Reproduce each line of text in the material below without changing anything, and leave the pictures out.

Saved entries
*** Block opens ***

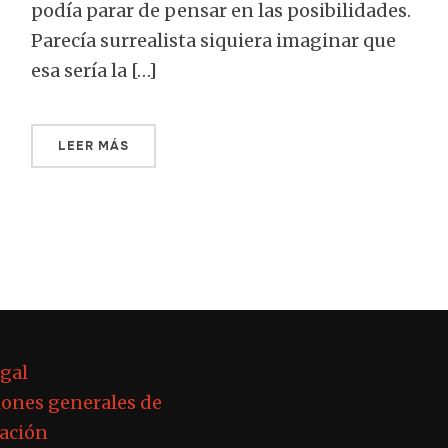
podía parar de pensar en las posibilidades.
Parecía surrealista siquiera imaginar que
esa sería la […]
LEER MÁS
egal
ones generales de
ación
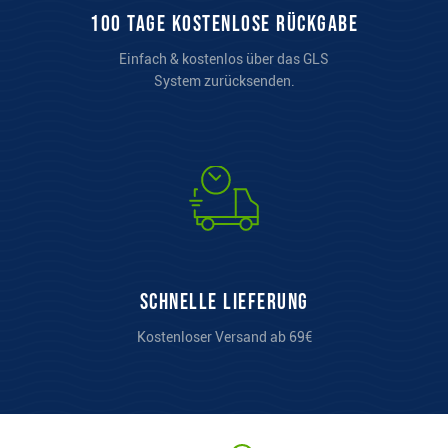
100 Tage kostenlose Rückgabe
Einfach & kostenlos über das GLS
System zurücksenden.
Schnelle Lieferung
Kostenloser Versand ab 69€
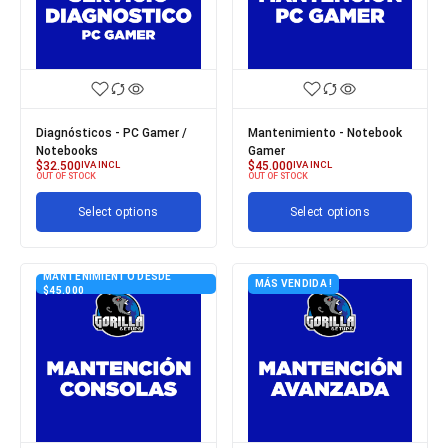
Diagnósticos - PC Gamer /
Mantenimiento - Notebook
Notebooks
Gamer
$
32.500
IVA INCL
$
45.000
IVA INCL
OUT OF STOCK
OUT OF STOCK
Select options
Select options
MANTENIMIENTO DESDE
MÁS VENDIDA !
$45.000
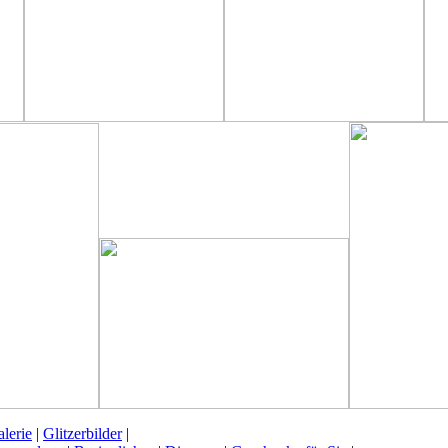
lerie
|
Glitzerbilder
|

*** Block closes ***

* **EXERCISE RESPONSE**:
podía parar de pensar en las posibilidades.
Parecía surrealista siquiera imaginar que
esa sería la […]
LEER MÁS
egal
ones generales de
ación
100 Tage kostenlose Rückgabe
Einfach & kostenlos über das GLS
System zurücksenden.
Schnelle Lieferung
Kostenloser Versand ab 69€
Diagnósticos - PC Gamer /
Mantenimiento - Notebook
Notebooks
Gamer
$
32.500
IVA INCL
$
45.000
IVA INCL
OUT OF STOCK
OUT OF STOCK
Select options
Select options
MANTENIMIENTO DESDE
MÁS VENDIDA !
$45.000
lerie
|
Glitzerbilder
|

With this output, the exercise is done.